Apple has spent years telling the world it builds everything itself. Its chips, its software, its servers. That whole philosophy is kind of the point of being Apple.
So when a report quietly revealed that the new Siri launching this September will run on Google’s fleet of Nvidia Blackwell chips, that detail deserves a second look.
Apple already has a cloud system built for exactly this kind of job. It’s called Private Cloud Compute, runs on Apple’s own Mac-series chips, and was designed from scratch to handle AI requests in a privacy-first way.

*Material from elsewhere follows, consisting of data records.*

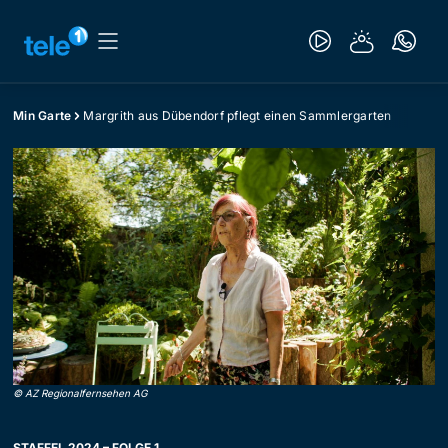
Min Garte
Margrith aus Dübendorf pflegt einen Sammlergarten
©
AZ Regionalfernsehen AG
STAFFEL 2024 – FOLGE 1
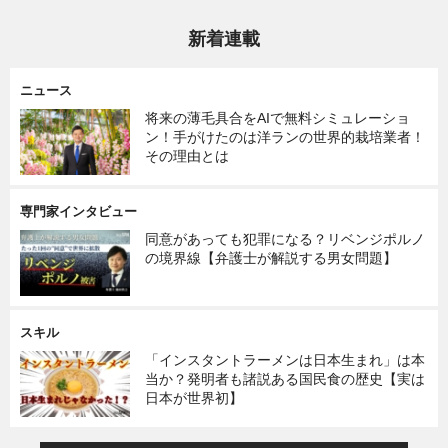
新着連載
ニュース
将来の薄毛具合をAIで無料シミュレーショ
ン！手がけたのは洋ランの世界的栽培業者！
その理由とは
専門家インタビュー
同意があっても犯罪になる？リベンジポルノ
の境界線【弁護士が解説する男女問題】
スキル
「インスタントラーメンは日本生まれ」は本
当か？発明者も諸説ある国民食の歴史【実は
日本が世界初】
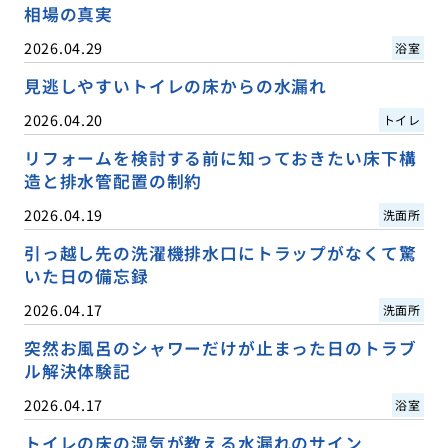
相場の真実
2026.04.29
浴室
見逃しやすいトイレの床からの水漏れ
2026.04.20
トイレ
リフォームを検討する前に知っておきたい床下構
造と排水管配置の制約
2026.04.19
洗面所
引っ越し先の洗濯機排水口にトラップがなくて驚
いた日の備忘録
2026.04.17
洗面所
突然お風呂のシャワーだけが止まった日のトラブ
ル解決体験記
2026.04.17
浴室
トイレの床の湿気が教える水漏れのサイン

Apple even tried to get Google’s Gemini model running on it. The problem is it was too slow. So rather than ship something sluggish, Apple reportedly decided to just use Google’s infrastructure instead.
The Blackwell B200 chips Google is running are genuinely powerful hardware. Released as Nvidia’s follow-up to its Hopper generation, they were built from the ground up for large language model work, handling the kind of AI inference that a smarter Siri would need at serious scale.
Apple will lean on Nvidia’s confidential compute feature to keep user data encrypted while it’s being processed on Google’s servers, which is the main privacy concession Apple is making here.
Simpler queries will still be handled on your device. But anything that needs more intensive processing gets routed to the cloud, where it runs on Google’s Gemini models powered by those Blackwell chips.
Apple and Google formalized this arrangement earlier this year, and it covers the AI features Apple wants to highlight at WWDC 2026, which kicks off June 8.
Apple Intelligence launched back in 2024 with a reception that was, being generous, lukewarm. Several of the more ambitious Siri features were delayed, which eventually led to a $250 million class-action settlement.
WWDC this year is widely expected to be Apple’s attempt to reframe that whole story. Whether borrowing Google’s computing muscle helps Siri finally feel capable remains the actual question worth watching.